Work required:
Copy every record exactly, leaving the pictures out.

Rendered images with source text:
• • •

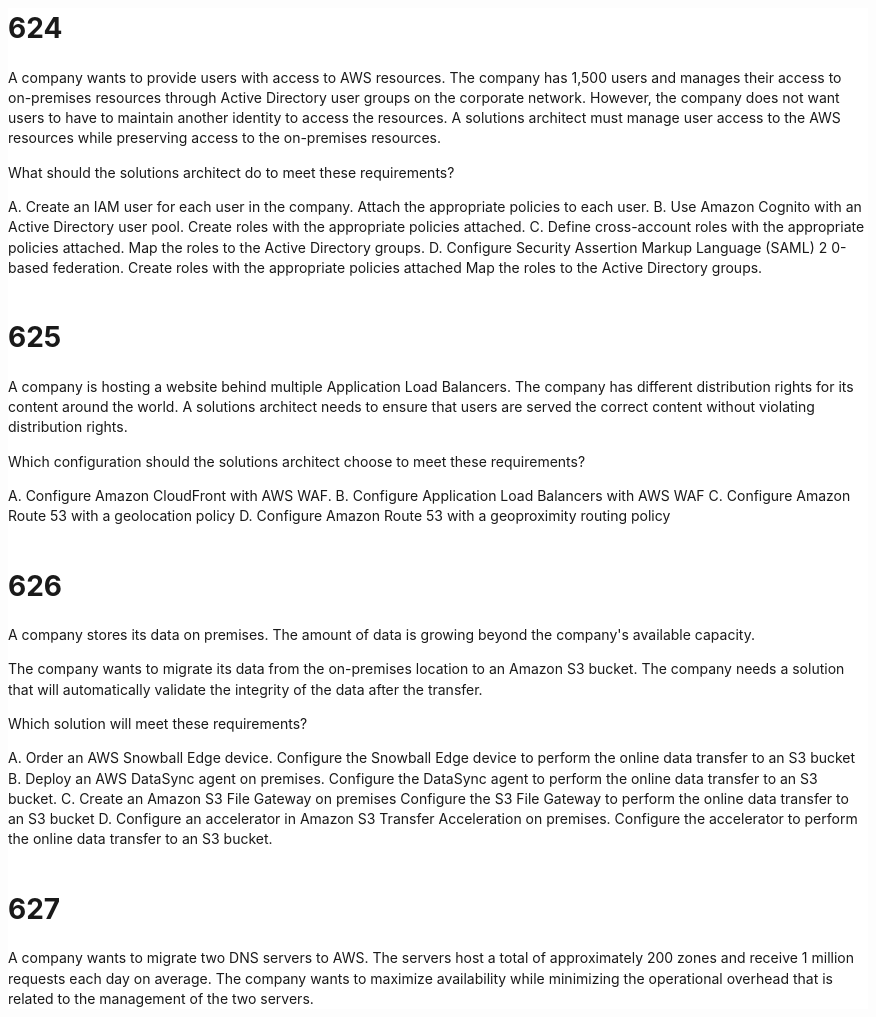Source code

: # 624
A company wants to provide users with access to AWS resources. The company has 1,500 users and manages their access to on-premises resources through Active Directory user groups on the corporate network. However, the company does not want users to have to maintain another identity to access the resources. A solutions architect must manage user access to the AWS resources while preserving access to the on-premises resources.

What should the solutions architect do to meet these requirements?

A. Create an IAM user for each user in the company. Attach the appropriate policies to each user.
B. Use Amazon Cognito with an Active Directory user pool. Create roles with the appropriate policies attached.
C. Define cross-account roles with the appropriate policies attached. Map the roles to the Active Directory groups.
D. Configure Security Assertion Markup Language (SAML) 2 0-based federation. Create roles with the appropriate policies attached Map the roles to the Active Directory groups.


# 625
A company is hosting a website behind multiple Application Load Balancers. The company has different distribution rights for its content around the world. A solutions architect needs to ensure that users are served the correct content without violating distribution rights.

Which configuration should the solutions architect choose to meet these requirements?

A. Configure Amazon CloudFront with AWS WAF.
B. Configure Application Load Balancers with AWS WAF
C. Configure Amazon Route 53 with a geolocation policy
D. Configure Amazon Route 53 with a geoproximity routing policy

# 626
A company stores its data on premises. The amount of data is growing beyond the company's available capacity.

The company wants to migrate its data from the on-premises location to an Amazon S3 bucket. The company needs a solution that will automatically validate the integrity of the data after the transfer.

Which solution will meet these requirements?

A. Order an AWS Snowball Edge device. Configure the Snowball Edge device to perform the online data transfer to an S3 bucket
B. Deploy an AWS DataSync agent on premises. Configure the DataSync agent to perform the online data transfer to an S3 bucket.
C. Create an Amazon S3 File Gateway on premises Configure the S3 File Gateway to perform the online data transfer to an S3 bucket
D. Configure an accelerator in Amazon S3 Transfer Acceleration on premises. Configure the accelerator to perform the online data transfer to an S3 bucket.

# 627
A company wants to migrate two DNS servers to AWS. The servers host a total of approximately 200 zones and receive 1 million requests each day on average. The company wants to maximize availability while minimizing the operational overhead that is related to the management of the two servers.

• • •

Output of the task:
Source code

: # 624
A company wants to provide users with access to AWS resources. The company has 1,500 users and manages their access to on-premises resources through Active Directory user groups on the corporate network. However, the company does not want users to have to maintain another identity to access the resources. A solutions architect must manage user access to the AWS resources while preserving access to the on-premises resources.

What should the solutions architect do to meet these requirements?

A. Create an IAM user for each user in the company. Attach the appropriate policies to each user.
B. Use Amazon Cognito with an Active Directory user pool. Create roles with the appropriate policies attached.
C. Define cross-account roles with the appropriate policies attached. Map the roles to the Active Directory groups.
D. Configure Security Assertion Markup Language (SAML) 2 0-based federation. Create roles with the appropriate policies attached Map the roles to the Active Directory groups.


# 625
A company is hosting a website behind multiple Application Load Balancers. The company has different distribution rights for its content around the world. A solutions architect needs to ensure that users are served the correct content without violating distribution rights.

Which configuration should the solutions architect choose to meet these requirements?

A. Configure Amazon CloudFront with AWS WAF.
B. Configure Application Load Balancers with AWS WAF
C. Configure Amazon Route 53 with a geolocation policy
D. Configure Amazon Route 53 with a geoproximity routing policy

# 626
A company stores its data on premises. The amount of data is growing beyond the company's available capacity.

The company wants to migrate its data from the on-premises location to an Amazon S3 bucket. The company needs a solution that will automatically validate the integrity of the data after the transfer.

Which solution will meet these requirements?

A. Order an AWS Snowball Edge device. Configure the Snowball Edge device to perform the online data transfer to an S3 bucket
B. Deploy an AWS DataSync agent on premises. Configure the DataSync agent to perform the online data transfer to an S3 bucket.
C. Create an Amazon S3 File Gateway on premises Configure the S3 File Gateway to perform the online data transfer to an S3 bucket
D. Configure an accelerator in Amazon S3 Transfer Acceleration on premises. Configure the accelerator to perform the online data transfer to an S3 bucket.

# 627
A company wants to migrate two DNS servers to AWS. The servers host a total of approximately 200 zones and receive 1 million requests each day on average. The company wants to maximize availability while minimizing the operational overhead that is related to the management of the two servers.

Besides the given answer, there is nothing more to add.